EXTRACT PROVIDED start

Vinod Khanna: The eternal charmer

vinod-khanna3 (File) Vinod Khanna with supporters | Aayush Goel

Years ago—was it 1979 or 80?—Vinod Khanna, then on a break from films, arrived in Chandigarh clad in Osho-style dress, to meet and address the followers of Bhagwan Rajneesh, as Osho was called then. Two of us journalists went to interview him. His communication skills were fabulous, and he engaged with us more like friends than as mediapersons. He invited us for dinner at Oberoi Mountview, which is now Chandigarh Mountview. A starstruck me landed there, to find him already there. Whoever said all stars had airs? And what happened thereafter is stuff that will occupy a place of pride in every young girl's diary. The other journalist could not join us for dinner. And I had dinner with Vinod Khanna! It was not an era of cellphones and selfies! All I recall is how good he looked, and how excited—no starstruck—I was.

Years later, I saw him in Pathankot, as part of the Gurdaspur parliamentary constituency where he was the BJP candidate, taking on a five-time Congress MP and a very popular leader in the district, Sukhbans Kaur Bhinder. Her husband was a former police chief of Punjab, and was said to be close to Sanjay Gandhi during the infamous Emergency. But since she jumped into politics, he had helped recruit hundreds of boys from the district into the Punjab Police. For other work she did too, she was extremely popular.

But with Khanna came a star power Bhinder could not match. Men, women and children, cutting across the age divide, flocked to see him, hear him, but seriously to see him. His glares, stole thrown around him, folded hands that are a must for candidates seeking votes, and Punjabi speeches... Khanna was a runaway hit , no less than... say in Dayavaan.

EXTRACT PROVIDED end

### [WRITTEN EXERCISE A]
Shorten the paragraph that begins "Years later, I saw him in Pathankot" from the piece on Vinod Khanna, keeping its main facts.
### [WRITTEN EXERCISE B]
Put the rows below, from the first one up to and including the row with "3: (675, 64)", into a Markdown table with the columns Number and Record line, leaving out blank lines.

PROVIDED RECORDS start

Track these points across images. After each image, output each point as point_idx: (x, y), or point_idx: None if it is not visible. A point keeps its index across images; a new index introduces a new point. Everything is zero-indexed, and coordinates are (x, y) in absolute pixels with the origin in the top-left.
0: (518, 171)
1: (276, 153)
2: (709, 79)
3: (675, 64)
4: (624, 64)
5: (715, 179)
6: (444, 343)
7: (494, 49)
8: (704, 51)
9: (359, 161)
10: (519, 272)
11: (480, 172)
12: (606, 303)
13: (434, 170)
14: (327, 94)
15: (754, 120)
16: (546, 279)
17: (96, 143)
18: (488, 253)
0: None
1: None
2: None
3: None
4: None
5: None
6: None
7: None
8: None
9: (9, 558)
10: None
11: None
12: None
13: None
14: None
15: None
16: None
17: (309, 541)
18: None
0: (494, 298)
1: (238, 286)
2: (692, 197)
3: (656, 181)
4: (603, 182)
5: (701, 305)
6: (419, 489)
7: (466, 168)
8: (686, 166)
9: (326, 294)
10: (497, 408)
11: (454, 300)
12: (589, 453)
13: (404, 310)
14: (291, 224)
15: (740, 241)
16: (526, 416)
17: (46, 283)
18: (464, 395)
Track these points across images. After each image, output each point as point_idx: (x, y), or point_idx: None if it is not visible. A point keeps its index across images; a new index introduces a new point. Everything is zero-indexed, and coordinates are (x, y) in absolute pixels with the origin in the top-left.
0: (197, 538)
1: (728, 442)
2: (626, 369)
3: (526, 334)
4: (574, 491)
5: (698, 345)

PROVIDED RECORDS end

### [CORRECT OUTPUT A]
In Pathankot, in the Gurdaspur constituency, Khanna was the BJP candidate against Sukhbans Kaur Bhinder, a popular five-time Congress MP. Her husband, a former Punjab police chief reportedly close to Sanjay Gandhi during the Emergency, had helped hundreds of local boys join the Punjab Police after she entered politics. This and her other work made her extremely popular.

### [CORRECT OUTPUT B]
| Number | Record line |
|---|---|
| 1 | Track these points across images. After each image, output each point as point_idx: (x, y), or point_idx: None if it is not visible. A point keeps its index across images; a new index introduces a new point. Everything is zero-indexed, and coordinates are (x, y) in absolute pixels with the origin in the top-left. |
| 2 | 0: (518, 171) |
| 3 | 1: (276, 153) |
| 4 | 2: (709, 79) |
| 5 | 3: (675, 64) |